# Three 'equivalent' definitions of a holomorphic vector bundle

I'm aware that similar questions have been asked here and here but neither of these seems to have settled my issue. I have the following three definitions of a holomorphic vector bundle (in all cases $M$ is a complex manifold and a complex vector bundle means a smooth vector bundle whose fibres are complex vector spaces):

A holomorphic vector bundle $\pi:E\rightarrow M$ is a complex vector bundle together with the structure of a complex manifold on $E$ for which there exist trivialisations \begin{equation} \phi_U:\pi^{-1}(U)\rightarrow U\times\mathbb{C}^k \end{equation} which are biholomorphic maps of complex manifolds.

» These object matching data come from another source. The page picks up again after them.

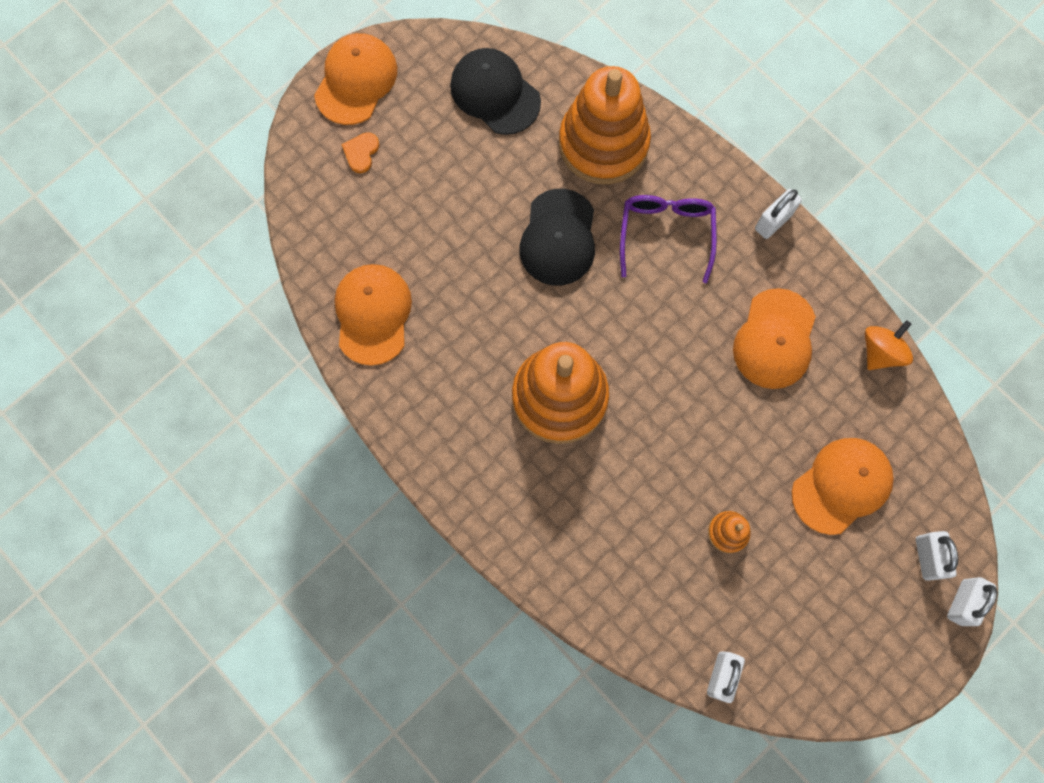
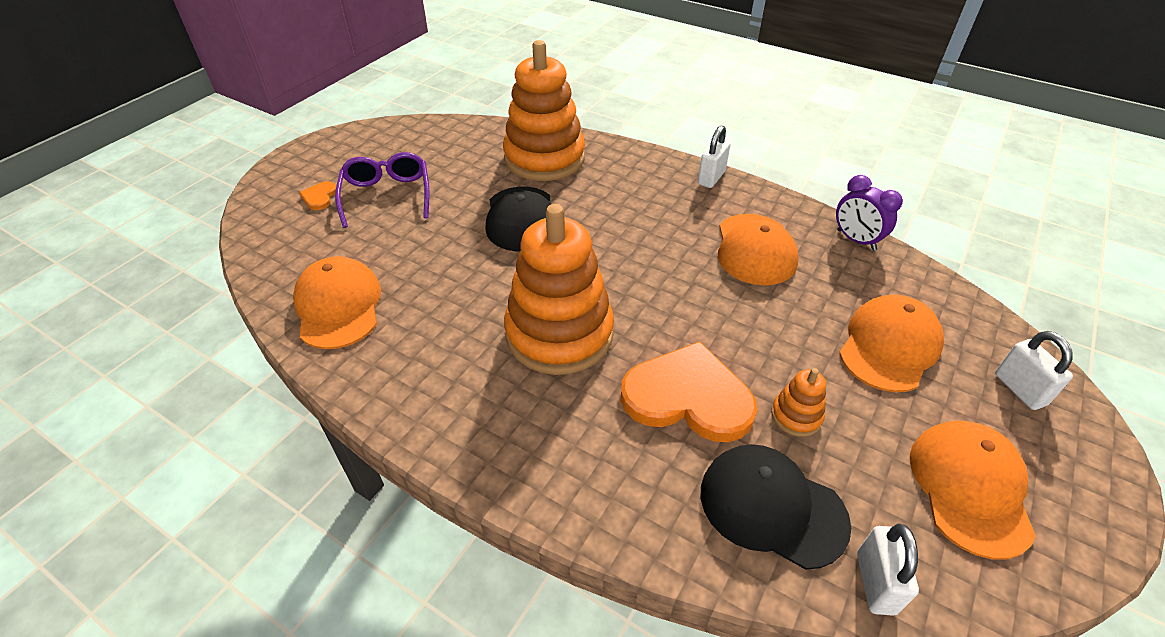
camera: 15 degrees left, 30 degrees down
(356, 81) = (312, 157): orange cap -> orange cap (970, 488)
(495, 93) = (441, 146): black cap -> black cap (772, 507)
(647, 491) = (688, 397): none -> orange heart
(666, 234) = (621, 200): purple glasses -> purple glasses (387, 195)
(880, 352) = (856, 240): orange spinning top -> purple clock
(962, 602) = (1089, 423): white padlock -> none

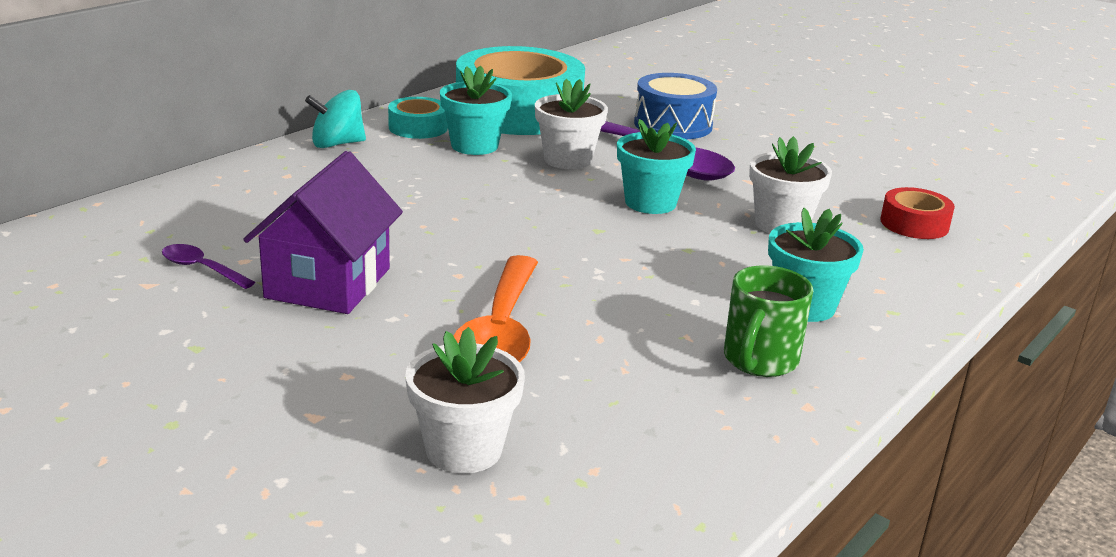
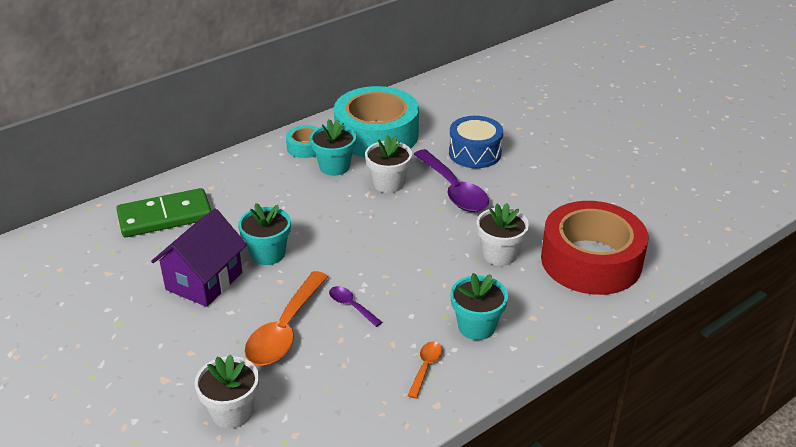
camera: 15 degrees right, 10 degrees up
(201, 269) = (139, 263): purple spoon -> purple spoon (351, 306)
(223, 211) = (165, 217): none -> green domino
(337, 144) = (250, 160): turquoise spinning top -> none
(650, 203) = (424, 228): turquoise flower pot -> turquoise flower pot (268, 254)
(759, 361) = (426, 367): green mug -> orange spoon
(914, 224) = (591, 260): red tape -> red tape, size x2.26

A holomorphic vector bundle $\pi:E\rightarrow M$ is a complex vector bundle for which the transition functions $g_{\alpha\beta}:U_\alpha\cap U_\beta \rightarrow GL_k(\mathbb{C})$ are holomorphic maps of complex manifolds.

A holomorphic vector bundle $\pi:E\rightarrow M$ is a complex vector bundle together with the structure of a complex manifold on $E$ for which the projection $\pi:E\rightarrow M$ is a holomorphic map of complex manifolds.

The wikipedia article here seems to merge all three definitions into one! Whereas Griffiths' and Harris' book goes with the first definition. I am unsure how to see whether these definitions are equivalent, or whether this is actually the case.

Moreover, I am actually trying to prove that the holomorphic tangent bundle $T^{1,0}M$ is indeed a holomorphic vector bundle - although I have no idea where to start with this, with any of the three definitions... any help on either of these problems would be much appreciated!

Consider $$E$$'s transition functions as a smooth manifold, induced by its transition functions as a complex vector bundle:

$$\tau_{UV}(p, v) = \phi_V \circ \phi_U^{-1}(p, v) = (p, g_{UV}(p) \cdot v)$$

where $$p \in U \cap V$$ and $$v \in \mathbb C^k$$. By definition,

• $$\pi : E \to M$$ is a holomorphic vector bundle in the first sense if the $$\phi_U$$'s are biholomorphisms.

• $$\pi : E \to M$$ is a holomorphic vector bundle in the second sense if the $$g_{UV}$$'s are holomorphic maps.

• $$\pi : E \to M$$ is a holomorphic vector bundle in the third sense if the $$\tau_{UV}$$'s are biholomorphisms.

Let $$\mathscr U$$ be the open cover of $$M$$ on which the local trivializations are defined. (WLOG we may assume that each distinguished open $$U \in \mathscr U$$ is biholomorphic to an open subset of $$\mathbb C^n$$.) Since $$\mathscr F = \{ \phi_U \}_{U \in \mathscr U}$$ is a smooth atlas on $$M$$, the following statements are equivalent:

• $$\mathscr F$$ is a holomorphic atlas on $$M$$.

• $$\mathscr F$$'s charts $$\phi_U$$ are biholomorphisms.

• $$\mathscr F$$'s transition functions $$\tau_{UV}$$ are biholomorphisms.

Hence the first and third definitions are equivalent.

Since $$\tau_{UV}$$ is already a diffeomorphism, the following statements are equivalent

• $$\tau_{UV}$$ is a biholomorphism.

• $$\tau_{UV}$$ is a holomorphic map.

• $$g_{UV}$$ is a holomorphic map.

Hence the second and third definitions are equivalent.